Equity Trustees has pointed to upgrading and repositioning of its superannuation master trust business as being one of the factors impacting its profit for the six months to 31 December, 2015.
Releasing a preliminary half-year result to the Australian Securities Exchange (ASX), Equity Trustees said that the changes to its superannuation master trust business also included the outsourcing of its administration.
The company's announcement forecast an operating profit before tax in the range of $13.7 million to $14.2 million for the six months to 31 December, 2015.
It said that the anticipated profit compared with a $13.5 million operating profit before tax in the prior corresponding period and reflected a four per cent growth in revenue, "notwithstanding the negative impact of lower equity markets".

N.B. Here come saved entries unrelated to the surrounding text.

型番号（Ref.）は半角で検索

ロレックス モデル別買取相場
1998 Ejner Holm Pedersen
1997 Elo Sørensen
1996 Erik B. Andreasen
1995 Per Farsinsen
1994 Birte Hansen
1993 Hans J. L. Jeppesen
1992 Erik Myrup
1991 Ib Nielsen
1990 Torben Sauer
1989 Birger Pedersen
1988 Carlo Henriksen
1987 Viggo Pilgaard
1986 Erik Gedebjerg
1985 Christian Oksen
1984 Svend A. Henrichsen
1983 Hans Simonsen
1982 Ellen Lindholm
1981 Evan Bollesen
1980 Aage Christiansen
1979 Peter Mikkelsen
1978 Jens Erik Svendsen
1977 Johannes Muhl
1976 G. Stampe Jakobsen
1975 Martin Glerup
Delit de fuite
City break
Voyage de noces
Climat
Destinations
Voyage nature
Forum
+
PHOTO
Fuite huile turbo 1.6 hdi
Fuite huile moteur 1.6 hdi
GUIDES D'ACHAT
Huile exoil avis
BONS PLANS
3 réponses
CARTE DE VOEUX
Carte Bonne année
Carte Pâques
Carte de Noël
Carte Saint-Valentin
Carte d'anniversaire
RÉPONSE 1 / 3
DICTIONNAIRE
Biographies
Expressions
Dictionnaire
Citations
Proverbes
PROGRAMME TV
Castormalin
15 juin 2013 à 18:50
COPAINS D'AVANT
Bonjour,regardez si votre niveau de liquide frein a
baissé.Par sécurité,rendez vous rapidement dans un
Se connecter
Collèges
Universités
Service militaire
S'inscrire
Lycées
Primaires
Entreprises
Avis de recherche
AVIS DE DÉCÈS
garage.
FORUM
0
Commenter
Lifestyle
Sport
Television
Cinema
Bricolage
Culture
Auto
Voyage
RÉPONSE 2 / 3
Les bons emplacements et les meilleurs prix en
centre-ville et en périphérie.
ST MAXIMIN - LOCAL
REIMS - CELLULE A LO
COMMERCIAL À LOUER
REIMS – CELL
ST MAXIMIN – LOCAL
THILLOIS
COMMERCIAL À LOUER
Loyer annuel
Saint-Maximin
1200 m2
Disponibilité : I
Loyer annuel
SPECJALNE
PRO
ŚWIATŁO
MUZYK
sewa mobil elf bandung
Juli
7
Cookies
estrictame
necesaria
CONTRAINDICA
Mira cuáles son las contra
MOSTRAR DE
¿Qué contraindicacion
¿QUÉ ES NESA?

The announcement said the statutory net profit after tax for the period was anticipated to be in the range of $6.5 million to $7 million and this compared to $7.6 million for the prior comparable period.

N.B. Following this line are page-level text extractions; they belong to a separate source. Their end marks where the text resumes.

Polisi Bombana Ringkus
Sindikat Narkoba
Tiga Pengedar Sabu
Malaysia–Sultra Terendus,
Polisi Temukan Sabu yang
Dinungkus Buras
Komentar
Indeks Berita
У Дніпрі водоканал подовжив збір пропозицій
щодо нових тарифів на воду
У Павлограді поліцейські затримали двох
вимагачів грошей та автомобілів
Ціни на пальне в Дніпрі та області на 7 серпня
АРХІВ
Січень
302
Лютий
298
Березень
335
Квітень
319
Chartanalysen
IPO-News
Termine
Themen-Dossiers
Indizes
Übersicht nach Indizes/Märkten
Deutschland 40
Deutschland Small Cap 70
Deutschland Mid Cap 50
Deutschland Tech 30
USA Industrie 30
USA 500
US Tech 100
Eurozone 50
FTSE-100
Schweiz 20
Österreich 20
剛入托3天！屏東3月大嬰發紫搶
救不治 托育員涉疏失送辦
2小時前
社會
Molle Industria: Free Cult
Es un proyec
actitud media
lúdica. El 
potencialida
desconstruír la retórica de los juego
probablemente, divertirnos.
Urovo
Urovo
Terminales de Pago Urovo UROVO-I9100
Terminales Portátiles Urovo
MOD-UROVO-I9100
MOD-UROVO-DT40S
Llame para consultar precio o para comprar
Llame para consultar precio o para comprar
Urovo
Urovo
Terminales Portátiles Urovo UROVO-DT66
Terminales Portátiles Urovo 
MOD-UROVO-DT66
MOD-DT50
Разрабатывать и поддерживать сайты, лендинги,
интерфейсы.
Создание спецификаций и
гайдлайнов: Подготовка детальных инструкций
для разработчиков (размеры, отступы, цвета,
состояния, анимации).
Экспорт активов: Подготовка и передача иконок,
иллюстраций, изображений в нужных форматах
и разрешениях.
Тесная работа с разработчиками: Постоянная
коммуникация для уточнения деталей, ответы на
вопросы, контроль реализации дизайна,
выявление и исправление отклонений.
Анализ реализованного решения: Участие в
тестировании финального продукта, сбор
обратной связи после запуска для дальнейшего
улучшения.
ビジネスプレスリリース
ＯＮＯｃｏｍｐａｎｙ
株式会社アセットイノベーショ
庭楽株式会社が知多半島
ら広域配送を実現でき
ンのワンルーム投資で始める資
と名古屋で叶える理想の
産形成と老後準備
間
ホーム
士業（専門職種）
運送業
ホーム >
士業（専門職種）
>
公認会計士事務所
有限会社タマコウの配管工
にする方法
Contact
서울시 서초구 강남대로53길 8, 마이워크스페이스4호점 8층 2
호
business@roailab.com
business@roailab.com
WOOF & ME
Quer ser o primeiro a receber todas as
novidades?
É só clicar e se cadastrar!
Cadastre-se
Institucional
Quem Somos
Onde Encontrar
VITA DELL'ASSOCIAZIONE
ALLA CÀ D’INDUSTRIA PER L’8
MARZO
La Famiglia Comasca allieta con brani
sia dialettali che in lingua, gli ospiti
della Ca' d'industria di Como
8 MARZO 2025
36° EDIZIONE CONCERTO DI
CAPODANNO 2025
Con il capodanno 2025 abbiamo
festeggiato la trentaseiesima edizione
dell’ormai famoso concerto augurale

The announcement noted that the company's annual general meeting in November had been told of a number of substantial one-off projects, the amortisation of intangible assets, and tax as the reasons for the difference between the first half operating profit, and the statutory net profit after tax.

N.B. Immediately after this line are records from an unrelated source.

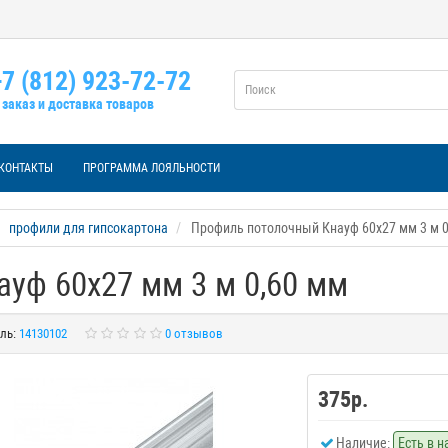
7 (812) 923-72-72
заказ и доставка товаров
КОНТАКТЫ
ПРОГРАММА ЛОЯЛЬНОСТИ
профили для гипсокартона
Профиль потолочный Кнауф 60х27 мм 3 м 0
уф 60х27 мм 3 м 0,60 мм
ль:
14130102
0 отзывов
375р.
Наличие:
Есть в 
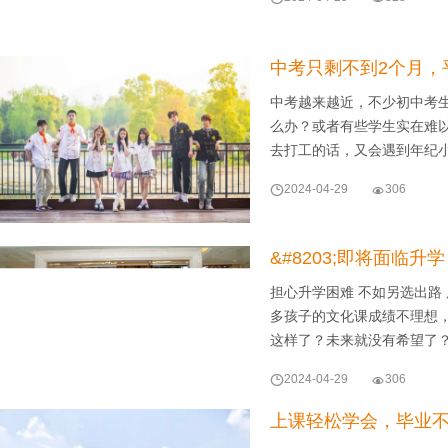
中考只剩不到2个月，
中考越来越近，不少初中考
么办？或者有些学生实在难
去打工的话，又会遇到年纪

2024-04-29

306
&#8203;即将面临
担心升学困难 不如另选出路
多孩子的文化课成绩不理想
这样了？未来就没有希望了？

2024-04-29

306
上课轻松学会，毕业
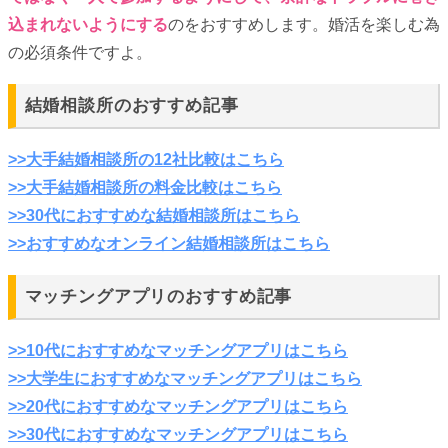
込まれないようにする
のをおすすめします。婚活を楽しむ為
の必須条件ですよ。
結婚相談所のおすすめ記事
>>大手結婚相談所の12社比較はこちら
>>大手結婚相談所の料金比較はこちら
>>30代におすすめな結婚相談所はこちら
>>おすすめなオンライン結婚相談所はこちら
マッチングアプリのおすすめ記事
>>10代におすすめなマッチングアプリはこちら
>>大学生におすすめなマッチングアプリはこちら
>>20代におすすめなマッチングアプリはこちら
>>30代におすすめなマッチングアプリはこちら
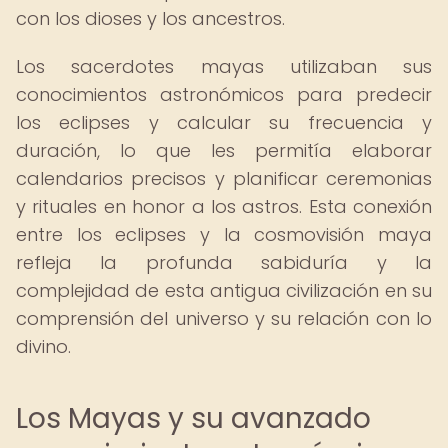
con los dioses y los ancestros.
Los sacerdotes mayas utilizaban sus
conocimientos astronómicos para predecir
los eclipses y calcular su frecuencia y
duración, lo que les permitía elaborar
calendarios precisos y planificar ceremonias
y rituales en honor a los astros. Esta conexión
entre los eclipses y la cosmovisión maya
refleja la profunda sabiduría y la
complejidad de esta antigua civilización en su
comprensión del universo y su relación con lo
divino.
Los Mayas y su avanzado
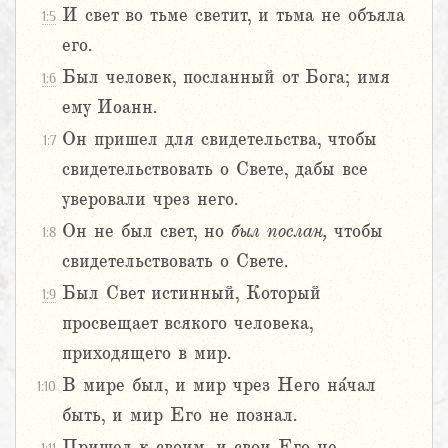
И свет во тьме светит, и тьма не объяла
1:5
его.
Был человек, посланный от Бога; имя
1:6
ему Иоанн.
Он пришел для свидетельства, чтобы
1:7
свидетельствовать о Свете, дабы все
уверовали чрез него.
Он не был свет, но
был
послан,
чтобы
1:8
свидетельствовать о Свете.
Был Свет истинный, Который
1:9
просвещает всякого человека,
приходящего в мир.
В мире был, и мир чрез Него на́чал
1:10
быть, и мир Его не познал.
Пришел к своим, и свои Его не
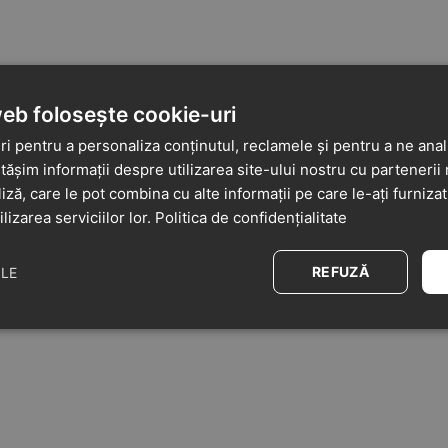
web folosește cookie-uri
i pentru a personaliza conținutul, reclamele și pentru a ne anali
șim informații despre utilizarea site-ului nostru cu partenerii 
liză, care le pot combina cu alte informații pe care le-ați furniza
ilizarea serviciilor lor.
Politica de confidențialitate
REFUZĂ
ILE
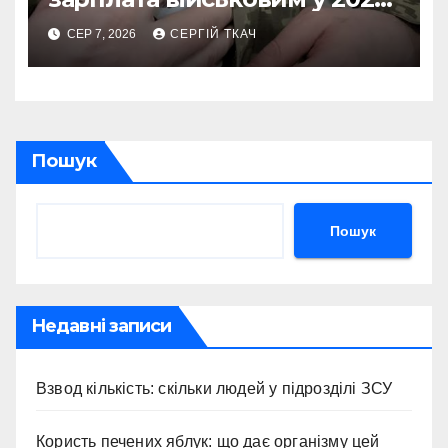
році
СЕР 7, 2026
СЕРГІЙ ТКАЧ
Пошук
Пошук
Недавні записи
Взвод кількість: скільки людей у підрозділі ЗСУ
Користь печених яблук: що дає організму цей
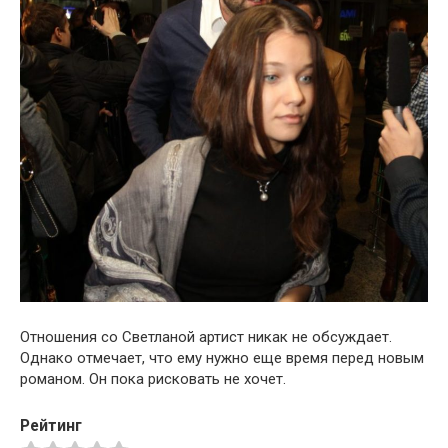
Отношения со Светланой артист никак не обсуждает.
Однако отмечает, что ему нужно еще время перед новым
романом. Он пока рисковать не хочет.
Рейтинг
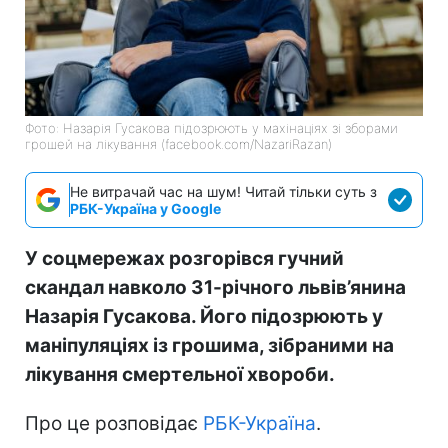
Фото: Назарія Гусакова підозрюють у махінаціях зі зборами
грошей на лікування (facebook.com/NazariRazan)
Не витрачай час на шум! Читай тільки суть з
РБК-Україна у Google
У соцмережах розгорівся гучний
скандал навколо 31-річного львів’янина
Назарія Гусакова. Його підозрюють у
маніпуляціях із грошима, зібраними на
лікування смертельної хвороби.
Про це розповідає
РБК-Україна
.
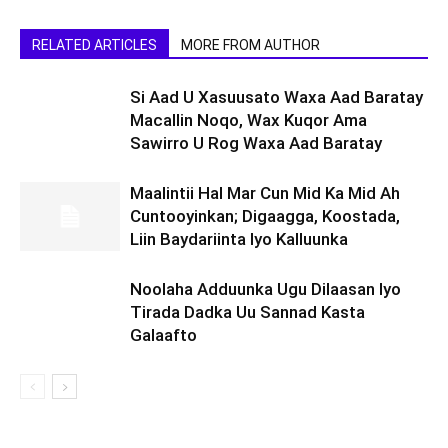
RELATED ARTICLES
MORE FROM AUTHOR
Si Aad U Xasuusato Waxa Aad Baratay
Macallin Noqo, Wax Kuqor Ama
Sawirro U Rog Waxa Aad Baratay
Maalintii Hal Mar Cun Mid Ka Mid Ah
Cuntooyinkan; Digaagga, Koostada,
Liin Baydariinta Iyo Kalluunka
Noolaha Adduunka Ugu Dilaasan Iyo
Tirada Dadka Uu Sannad Kasta
Galaafto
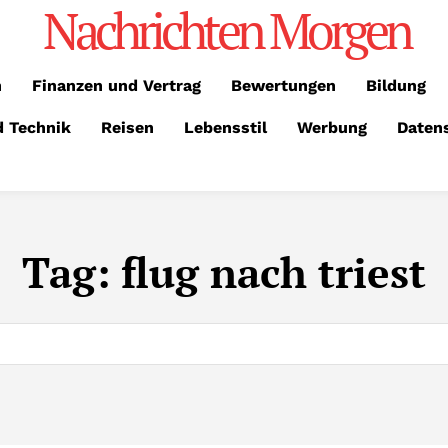
Nachrichten Morgen
n
Finanzen und Vertrag
Bewertungen
Bildung
d Technik
Reisen
Lebensstil
Werbung
Daten
Tag:
flug nach triest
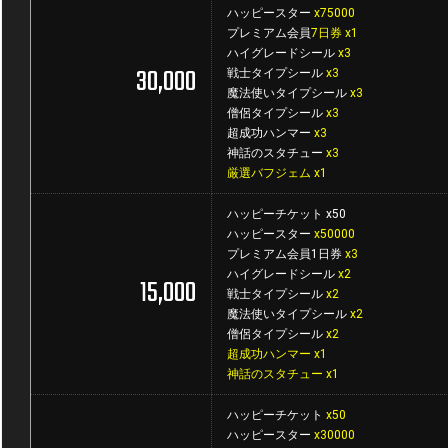
ハッピースター
x75000
プレミアム会員
7日券 x1
ハイグレードシール
x3
30,000
戦士タイプシール
x3
魔法使いタイプシール
x3
僧侶タイプシール
x3
超成功ハンマー
x3
神話のスタチュー
x3
厳選バフジェム x1
ハッピーチケット x50
ハッピースター
x50000
プレミアム会員1日券
x3
ハイグレードシール
x2
15,000
戦士タイプシール
x2
魔法使いタイプシール
x2
僧侶タイプシール
x2
超成功ハンマー x1
神話のスタチュー x1
ハッピーチケット
x50
ハッピースター
x30000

It said the projects included a Scheme of Arrangement approved by shareholders, significant work underway to review and enhance the risk management, regulatory and compliance framework, and the upgrading and repositioning of the firm's superannuation master trust business including outsourcing its administration.
"It is expected that these projects, which firmly support our overall strategic direction and strengthen the business for the future, will be substantially completed this financial year," the announcement said.